## Instruction a
Pick out every line in the records that contains the word "across" and copy those lines.

____

Background/Motivation

The Wind Energy Institute of Canada (WEICan) is a nonprofit research institution, located in North Cape, PEI, that has been leading wind energy research in Canada since 1981. WEICan has been operating five 2 MW DeWind D9.2 wind turbines since Spring 2013.

WEICan’s site features 300^o exposure to the water, which results in harsh, corrosive conditions, wind with low turbulence, and high average wind speeds of 8.9 m/s at 80 m. WEICan also experiences large winter-summer temperature differences and several icing events every year. The capacity factor of WEICan’s turbines averages 45% yearly, with some winter months seeing average capacity factors near 70%.

WEICan has had structural issues with their blades since commissioning. A timeline of these issues and their remedies are outlined in the timeline below:

• Fall 2013
  • Blade inspection found cracks in bonding seams and delamination near roots at the suction side. Repairs were undertaken
• Summer 2014
  • Further inspections identified root core delamination
• 2015/16
  • Blades were run through a deration and ultimate failure test at a test facility. They identified the same issues with delamination that WEICan experienced.

____

## Instruction b
Answer these questions using the WEICan background text above:
(i) Since when has WEICan been operating its five DeWind D9.2 wind turbines?
(ii) What is the average wind speed at 80 m at WEICan's site?
(iii) What did the further inspections in Summer 2014 identify?

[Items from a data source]
____

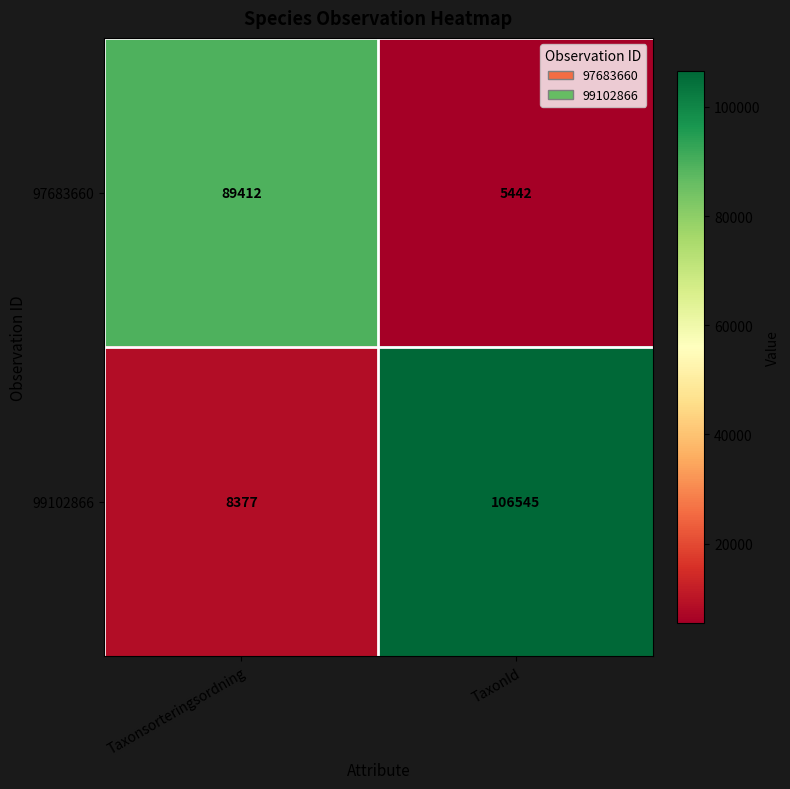

At which category is the sum across all series the highest?

TaxonId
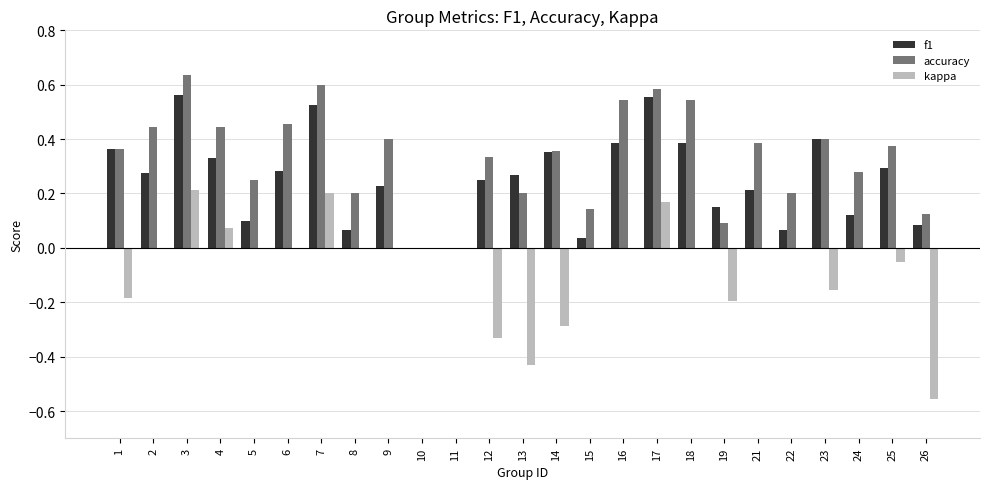

At which category does the chart reach its peak across all series?

3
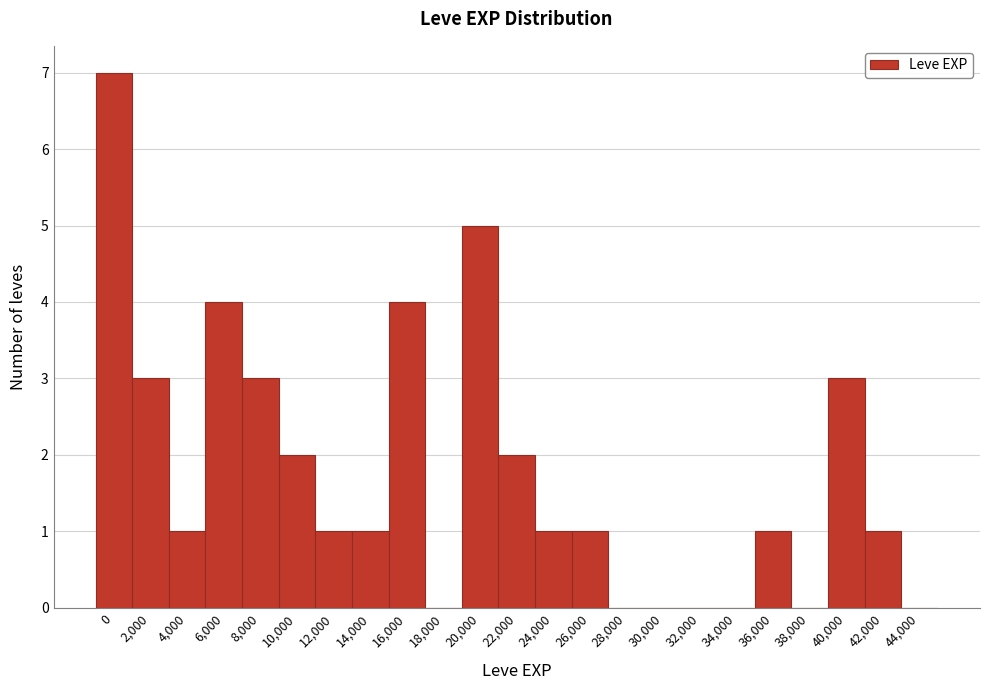

Reading left to right, extract all data points from this chart.

0=7	2,000=3	4,000=1	6,000=4	8,000=3	10,000=2	12,000=1	14,000=1	16,000=4	18,000=0	20,000=5	22,000=2	24,000=1	26,000=1	28,000=0	30,000=0	32,000=0	34,000=0	36,000=1	38,000=0	40,000=3	42,000=1	44,000=0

____

## Response box a
At which category is the sum across all series the highest?
At which category does the chart reach its peak across all series?

## Response box b
(i) Since Spring 2013.
(ii) 8.9 m/s.
(iii) Root core delamination.